== Tasks for this exercise ==
**1)** Answer these questions from the make_profile_llh documentation:
(a) Which optimization method finds the maximum likelihood estimates of the nuisance parameters?
(b) What does a True entry in is_nuisance indicate?
(c) What is the default value of tol?
**2)** Continue the make_profile_llh documentation, starting right after its last line.

[Selected excerpt — start]

Skip to content

Statistics

numerax.stats

Statistics submodule for numerax.

make_profile_llh

make_profile_llh(llh_fn: Callable, is_nuisance: list[bool] | ndarray, get_initial_nuisance: Callable, tol: float = 1e-06, initial_value: float = 1e-09, initial_diff: float = 1000000000.0, optimizer: GradientTransformation = _DEFAULT_OPTIMIZER) -> Callable

Factory function for creating profile likelihood functions.

Overview

Profile likelihood is a statistical technique used when dealing with nuisance parameters that are not of primary interest but are necessary for the model. This function creates an optimized profile likelihood that maximizes over nuisance parameters while keeping inference parameters fixed.

Mathematical Background

Given a likelihood function \(L(\boldsymbol{\theta}, \boldsymbol{\lambda})\) where \(\boldsymbol{\theta}\) are parameters of interest and \(\boldsymbol{\lambda}\) are nuisance parameters, the profile likelihood is:

\[L_p(\boldsymbol{\theta}) = \max_{\boldsymbol{\lambda}} L(\boldsymbol{\theta}, \boldsymbol{\lambda})\]

In practice, we work with the log-likelihood \(\ell(\boldsymbol{\theta}, \boldsymbol{\lambda}) = \log L(\boldsymbol{\theta}, \boldsymbol{\lambda})\):

\[\ell_p(\boldsymbol{\theta}) = \max_{\boldsymbol{\lambda}} \ell(\boldsymbol{\theta}, \boldsymbol{\lambda})\]

This function uses L-BFGS optimization to find the maximum likelihood estimates of nuisance parameters for each fixed value of inference parameters.

Args
  • llh_fn: Log likelihood function taking (params, *args) and returning scalar log likelihood value
  • is_nuisance: Boolean array where True indicates nuisance parameters and False indicates inference parameters
  • get_initial_nuisance: Function taking (*args) and returning initial values for nuisance parameters
  • tol: Convergence tolerance for the optimization (default: 1e-6)
  • initial_value: Initial objective value for convergence tracking (default: 1e-9)
  • initial_diff: Initial difference for convergence tracking (default: 1e9)

[Selected excerpt — finish]
[Data listing — start]

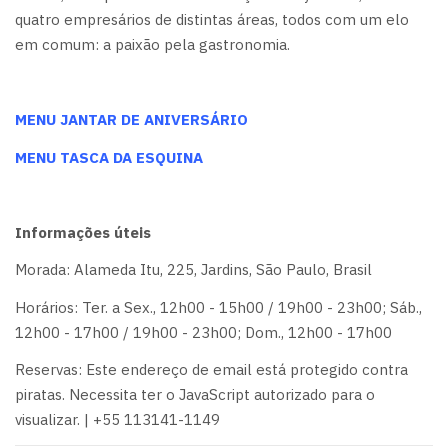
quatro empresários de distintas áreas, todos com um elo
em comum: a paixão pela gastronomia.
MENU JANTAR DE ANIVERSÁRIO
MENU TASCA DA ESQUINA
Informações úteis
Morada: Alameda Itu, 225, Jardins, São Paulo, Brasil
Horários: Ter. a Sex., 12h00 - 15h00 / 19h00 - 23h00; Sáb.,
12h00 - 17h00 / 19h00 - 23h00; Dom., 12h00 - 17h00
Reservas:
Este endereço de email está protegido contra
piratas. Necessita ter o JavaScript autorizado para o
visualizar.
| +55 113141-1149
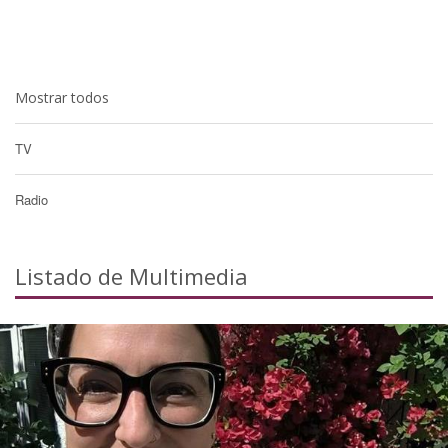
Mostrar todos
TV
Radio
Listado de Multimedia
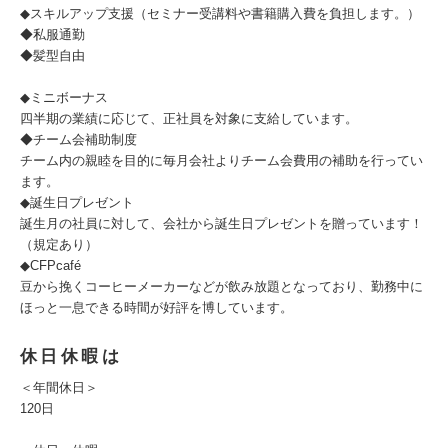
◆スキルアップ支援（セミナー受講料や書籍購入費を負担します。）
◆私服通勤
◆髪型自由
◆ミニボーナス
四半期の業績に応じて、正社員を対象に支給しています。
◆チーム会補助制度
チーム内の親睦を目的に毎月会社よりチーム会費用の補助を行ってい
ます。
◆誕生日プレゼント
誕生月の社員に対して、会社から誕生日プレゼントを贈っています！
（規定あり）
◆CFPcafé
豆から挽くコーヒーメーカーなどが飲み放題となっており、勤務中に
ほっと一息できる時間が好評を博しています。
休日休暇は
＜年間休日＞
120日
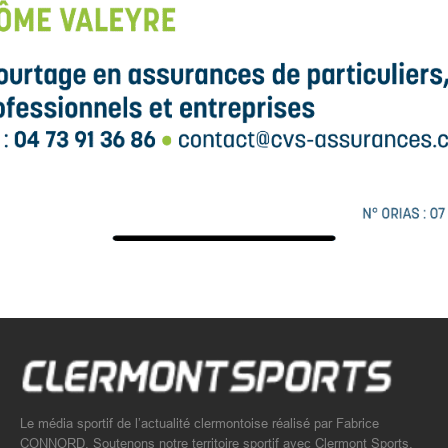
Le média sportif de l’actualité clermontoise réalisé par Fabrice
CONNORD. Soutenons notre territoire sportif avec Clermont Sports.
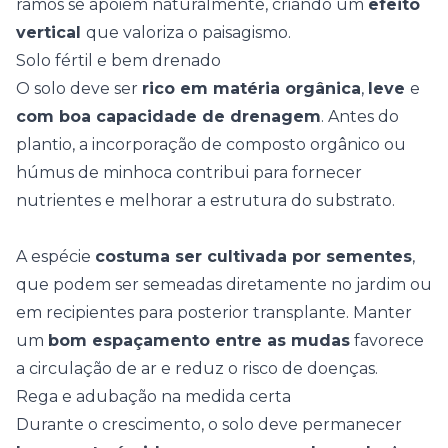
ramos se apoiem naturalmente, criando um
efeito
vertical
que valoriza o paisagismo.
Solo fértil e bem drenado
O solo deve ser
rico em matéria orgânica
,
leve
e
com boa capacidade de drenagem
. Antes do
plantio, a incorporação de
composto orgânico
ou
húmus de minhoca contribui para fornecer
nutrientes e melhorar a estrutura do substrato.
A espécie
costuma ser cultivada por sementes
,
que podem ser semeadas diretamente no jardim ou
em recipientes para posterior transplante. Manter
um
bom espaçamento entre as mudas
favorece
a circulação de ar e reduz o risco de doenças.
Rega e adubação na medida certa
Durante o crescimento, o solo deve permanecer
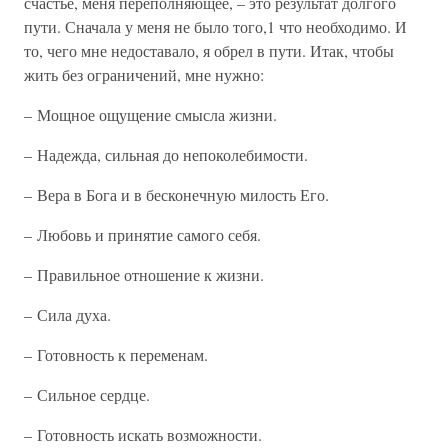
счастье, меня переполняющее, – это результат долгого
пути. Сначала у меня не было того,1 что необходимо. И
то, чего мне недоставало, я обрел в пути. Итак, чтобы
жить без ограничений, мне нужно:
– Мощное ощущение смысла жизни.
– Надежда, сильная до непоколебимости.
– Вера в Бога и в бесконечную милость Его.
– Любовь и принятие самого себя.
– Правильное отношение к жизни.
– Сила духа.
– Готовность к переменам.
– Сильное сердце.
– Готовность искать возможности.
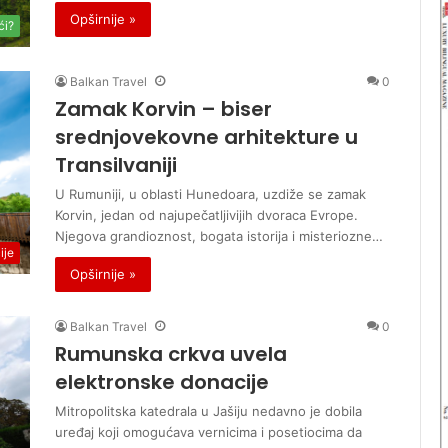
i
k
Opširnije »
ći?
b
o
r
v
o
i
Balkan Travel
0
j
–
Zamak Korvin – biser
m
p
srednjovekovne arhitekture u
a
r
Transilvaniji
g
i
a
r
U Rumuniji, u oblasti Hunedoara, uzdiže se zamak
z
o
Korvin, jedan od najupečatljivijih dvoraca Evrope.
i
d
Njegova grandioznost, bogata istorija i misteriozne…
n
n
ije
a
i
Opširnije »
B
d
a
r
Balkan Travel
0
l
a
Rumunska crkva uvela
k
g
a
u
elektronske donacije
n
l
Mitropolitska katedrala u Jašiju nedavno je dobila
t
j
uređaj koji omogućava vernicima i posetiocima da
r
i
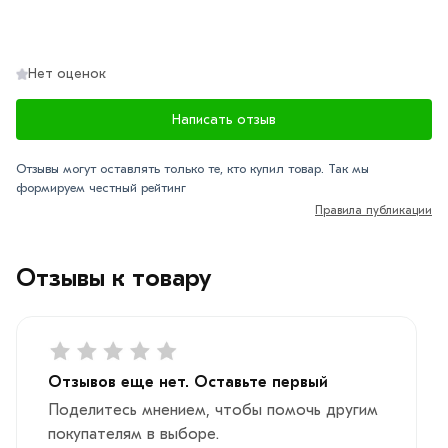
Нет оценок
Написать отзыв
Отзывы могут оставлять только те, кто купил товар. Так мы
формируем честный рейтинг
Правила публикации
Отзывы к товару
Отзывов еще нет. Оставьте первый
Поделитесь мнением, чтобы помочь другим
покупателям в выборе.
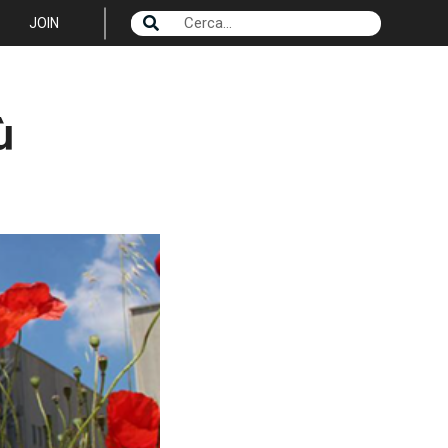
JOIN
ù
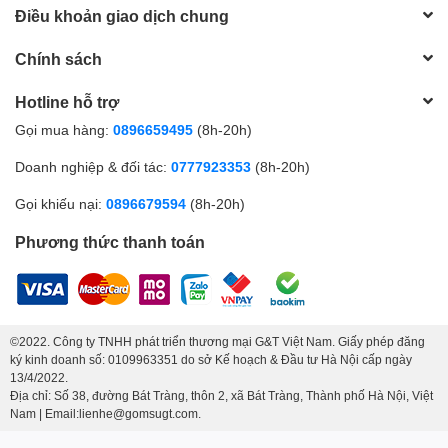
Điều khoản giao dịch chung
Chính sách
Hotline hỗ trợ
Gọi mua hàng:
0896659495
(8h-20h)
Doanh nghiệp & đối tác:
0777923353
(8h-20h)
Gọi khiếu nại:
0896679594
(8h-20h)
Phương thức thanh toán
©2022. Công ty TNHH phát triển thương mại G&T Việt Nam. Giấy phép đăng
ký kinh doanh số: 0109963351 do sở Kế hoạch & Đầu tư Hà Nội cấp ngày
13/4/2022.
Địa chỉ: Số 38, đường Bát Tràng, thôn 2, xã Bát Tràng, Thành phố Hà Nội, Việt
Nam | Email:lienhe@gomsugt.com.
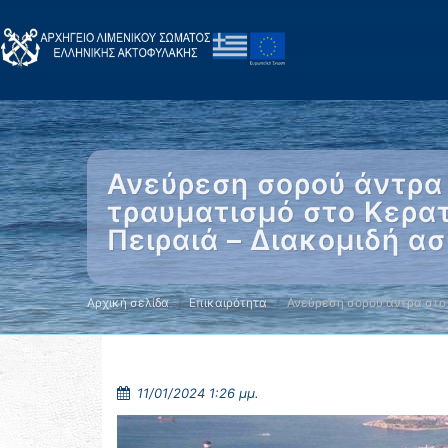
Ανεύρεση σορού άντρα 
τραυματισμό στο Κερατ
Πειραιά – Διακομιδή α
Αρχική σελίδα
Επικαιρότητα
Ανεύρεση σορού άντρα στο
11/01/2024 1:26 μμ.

[Data listing — finish]

== List of answers ==
**1)**
(a) L-BFGS optimization
(b) A nuisance parameter
(c) 1e-6

**2)**
  • optimizer: Optax optimizer to use for maximization (default: lbfgs()). Currently tested only with the default L-BFGS optimizer
Returns

Profile likelihood function with signature: (inference_values, *args) -> (profile_llh_value, optimal_nuisance, convergence_diff, num_iterations)

Example

Consider fitting a normal distribution where we want to infer the mean \(\mu\) but treat the variance \(\sigma^2\) as a nuisance parameter:

import jax.numpy as jnp
import numerax

# Sample data
data = jnp.array([1.2, 0.8, 1.5, 0.9, 1.1, 1.3, 0.7, 1.4])


# Log likelihood for normal distribution
def normal_llh(params, data):
    mu, log_sigma = params  # Use log(sigma) for numerical stability
    sigma = jnp.exp(log_sigma)
    return jnp.sum(
        -0.5 * jnp.log(2 * jnp.pi)
        - log_sigma
        - 0.5 * ((data - mu) / sigma) ** 2
    )


# Profile over log_sigma (nuisance), infer mu
is_nuisance = [False, True]  # mu=inference, log_sigma=nuisance


def get_initial_log_sigma(data):
    # Initialize with log of sample standard deviation
    return jnp.array([jnp.log(jnp.std(data))])


profile_llh = numerax.stats.make_profile_llh(
    normal_llh, is_nuisance, get_initial_log_sigma
)

# Evaluate profile likelihood at different mu values
mu_test = 1.0
llh_val, opt_log_sigma, diff, n_iter = profile_llh(
    jnp.array([mu_test]), data
)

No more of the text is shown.